今回は小児の股関節痛に関するお話です。小児の股関節疾患において最も頻度が高いのが「単純性股関節炎」です。この疾患は患部の痛みが1~2週間で落ち着いてくる疾患で予後は良好ですが、同じ股関節疾患でperthes病、若年性関節リウマチ、股関節結核等との鑑別が必要となります。特に初期症状での判断が重要になりますので単なる股関節部の痛みを侮ってはいけません。

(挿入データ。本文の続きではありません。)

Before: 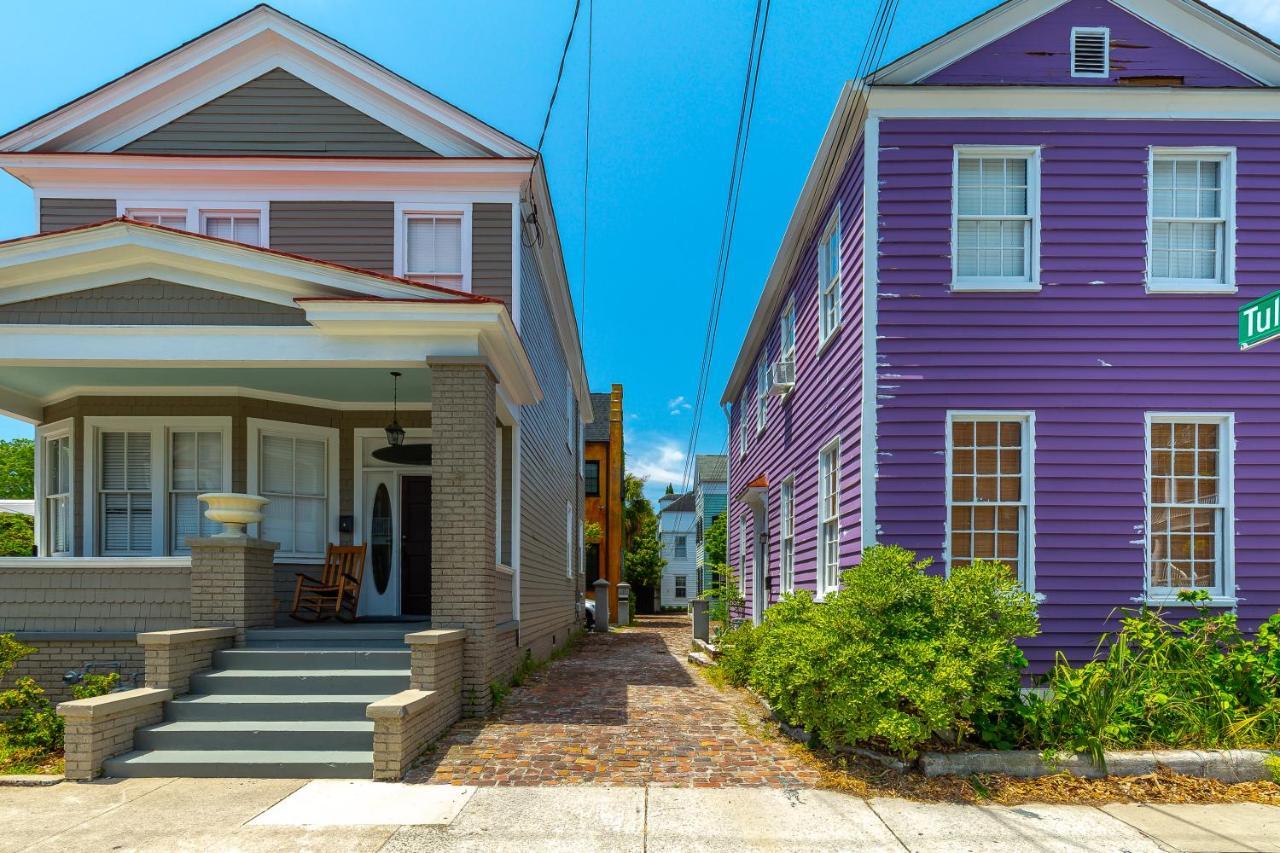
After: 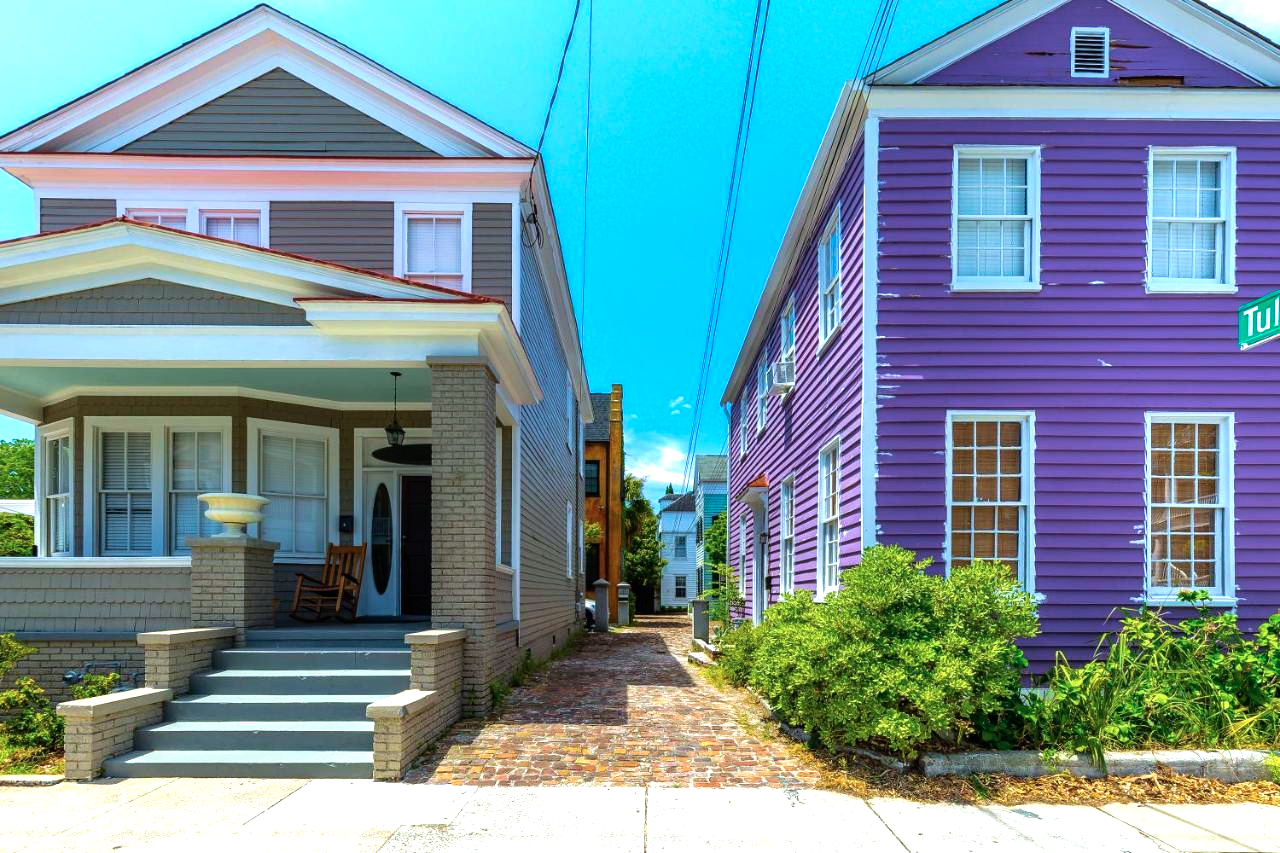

原因としては外傷、細菌感染、アレルギー等、様々な要因が考えられますが、はっきりとした原因は不明です。以下が単純性股関節炎のチェックポイントですので参考にしてみてください。
- ‐チェックポイント‐
-
- 3~10歳の男児に多く見られる。
- 片方の股関節に痛みが出る。
(今現在では両方の股関節が同時という例はありません。) - 股関節や大腿部の前面~膝関節の内側にかけて痛みを訴える。
- 跛行(異常歩行)が見られるようになる。
- 股関節を外側に軽く開き、捻った状態でその肢位を維持するようになる。
(痛みが軽減するため) - やや関節可動域の制限が見られることもあり、あぐらをかくような姿勢を特に嫌がる事が多い。
※微熱が出る事も稀にありますが、検査などをしても陽性にでる事はありません。
この疾患は安静にすることが最も重要となりますので、運動などは控え経過観察をすることが必要となります。レントゲン、エコー検査、MRIなどの検査や症状をみる事で判断出来ますので、痛みを訴えた場合速やかに医療機関を受診することをお勧めします。